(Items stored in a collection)
========
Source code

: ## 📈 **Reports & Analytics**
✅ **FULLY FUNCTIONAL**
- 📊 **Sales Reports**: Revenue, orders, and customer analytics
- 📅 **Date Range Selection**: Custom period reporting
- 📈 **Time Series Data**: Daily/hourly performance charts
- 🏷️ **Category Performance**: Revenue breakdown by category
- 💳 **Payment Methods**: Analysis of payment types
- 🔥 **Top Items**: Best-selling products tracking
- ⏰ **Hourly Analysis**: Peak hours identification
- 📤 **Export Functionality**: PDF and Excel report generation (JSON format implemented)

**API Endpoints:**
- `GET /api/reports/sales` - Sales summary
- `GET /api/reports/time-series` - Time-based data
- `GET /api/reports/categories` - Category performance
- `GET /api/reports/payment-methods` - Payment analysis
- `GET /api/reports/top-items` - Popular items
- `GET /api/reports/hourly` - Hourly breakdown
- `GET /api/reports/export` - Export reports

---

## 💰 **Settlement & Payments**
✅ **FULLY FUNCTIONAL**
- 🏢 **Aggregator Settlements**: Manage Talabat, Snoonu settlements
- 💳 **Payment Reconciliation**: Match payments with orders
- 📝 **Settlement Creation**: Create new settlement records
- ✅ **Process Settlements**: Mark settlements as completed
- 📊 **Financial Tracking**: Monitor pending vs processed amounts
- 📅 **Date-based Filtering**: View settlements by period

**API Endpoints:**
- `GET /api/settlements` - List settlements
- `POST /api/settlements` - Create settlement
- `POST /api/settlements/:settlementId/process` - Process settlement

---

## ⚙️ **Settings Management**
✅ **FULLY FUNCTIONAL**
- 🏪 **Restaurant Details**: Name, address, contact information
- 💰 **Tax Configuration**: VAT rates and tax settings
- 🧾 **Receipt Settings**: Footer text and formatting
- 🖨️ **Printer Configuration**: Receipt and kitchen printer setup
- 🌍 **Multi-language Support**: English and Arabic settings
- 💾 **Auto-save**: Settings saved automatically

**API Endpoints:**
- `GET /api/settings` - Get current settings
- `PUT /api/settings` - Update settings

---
========
### WHAT IS NEEDED:
Express these lines as a JSON list of strings, one string for each line and with blank lines omitted.

### ANSWER FOR THE TASK:
[
  "Source code",
  ": ## 📈 **Reports & Analytics**",
  "✅ **FULLY FUNCTIONAL**",
  "- 📊 **Sales Reports**: Revenue, orders, and customer analytics",
  "- 📅 **Date Range Selection**: Custom period reporting",
  "- 📈 **Time Series Data**: Daily/hourly performance charts",
  "- 🏷️ **Category Performance**: Revenue breakdown by category",
  "- 💳 **Payment Methods**: Analysis of payment types",
  "- 🔥 **Top Items**: Best-selling products tracking",
  "- ⏰ **Hourly Analysis**: Peak hours identification",
  "- 📤 **Export Functionality**: PDF and Excel report generation (JSON format implemented)",
  "**API Endpoints:**",
  "- `GET /api/reports/sales` - Sales summary",
  "- `GET /api/reports/time-series` - Time-based data",
  "- `GET /api/reports/categories` - Category performance",
  "- `GET /api/reports/payment-methods` - Payment analysis",
  "- `GET /api/reports/top-items` - Popular items",
  "- `GET /api/reports/hourly` - Hourly breakdown",
  "- `GET /api/reports/export` - Export reports",
  "---",
  "## 💰 **Settlement & Payments**",
  "✅ **FULLY FUNCTIONAL**",
  "- 🏢 **Aggregator Settlements**: Manage Talabat, Snoonu settlements",
  "- 💳 **Payment Reconciliation**: Match payments with orders",
  "- 📝 **Settlement Creation**: Create new settlement records",
  "- ✅ **Process Settlements**: Mark settlements as completed",
  "- 📊 **Financial Tracking**: Monitor pending vs processed amounts",
  "- 📅 **Date-based Filtering**: View settlements by period",
  "**API Endpoints:**",
  "- `GET /api/settlements` - List settlements",
  "- `POST /api/settlements` - Create settlement",
  "- `POST /api/settlements/:settlementId/process` - Process settlement",
  "---",
  "## ⚙️ **Settings Management**",
  "✅ **FULLY FUNCTIONAL**",
  "- 🏪 **Restaurant Details**: Name, address, contact information",
  "- 💰 **Tax Configuration**: VAT rates and tax settings",
  "- 🧾 **Receipt Settings**: Footer text and formatting",
  "- 🖨️ **Printer Configuration**: Receipt and kitchen printer setup",
  "- 🌍 **Multi-language Support**: English and Arabic settings",
  "- 💾 **Auto-save**: Settings saved automatically",
  "**API Endpoints:**",
  "- `GET /api/settings` - Get current settings",
  "- `PUT /api/settings` - Update settings",
  "---"
]